Monuments in St John in the Square, Wolverhampton

Nave of St John in the Square, Wolverhampton.

St John's in the Square, Wolverhampton is a lofty church of the late 18th Century with an imposing spire sited just within the central precinct of Wolverhampton. St John’s is a bright church inside, with thin pillars at gallery height above thick square ones below, and a nicely domed ceiling. I think it would be this ceiling and the sense of proportion which would impress the visitor, rather than the monuments, which are rather few and rather plain, but they do have some interest, in that several are by the stone masons called Wilmot of Wolverhampton. There were a number of Wilmots, producing rather simple plaques of the white marble on a black backing type, but it is always worth seeing the work of local sculptors to a church, and they are noted below.

Henry Wood, d.1815, by Wilmot of Wolverhampton.

Lovatt monument by Gaffin of Regent Street, with upturned torches.

There is one 18th Century brass, as a long strip with tho lines of text, commemorating William Dagget, Robert Hicks and George Haltham, 1706, with lightly sculpted decoration of stylised flowers, and a tiny panel with bells.

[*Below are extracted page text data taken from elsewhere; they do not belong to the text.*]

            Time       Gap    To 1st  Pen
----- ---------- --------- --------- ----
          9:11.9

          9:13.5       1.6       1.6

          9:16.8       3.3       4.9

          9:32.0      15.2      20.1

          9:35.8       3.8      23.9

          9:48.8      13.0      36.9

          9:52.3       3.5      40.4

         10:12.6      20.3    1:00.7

As well, there are several more modern brass panel monuments, of the popular variety with red capital letters, black-letter text, and coloured line borders with some small ornament at the corners. That to Helen Riley, d.1900 is typical, and signed though I could not read it. William Allen’s plate is similar, with a long inscription to the rest of the family, and more decoration on side pilasters and a lightly inscribed pediment. That to Arthur Price, d.1916, Lieutenant in HM Regiment of Shropshire Light Infantry, without colour, but low relief carving of an arch with Corinthian side pilasters and frondy spandrel decoration, on a red and black granite backing. The brass to William Leslie Astle, d.1915, is in a different style, more Arts and Crafts, with attractive lettering.

Stained glass picture of a girl playing the triangle, and two renderings of sheep.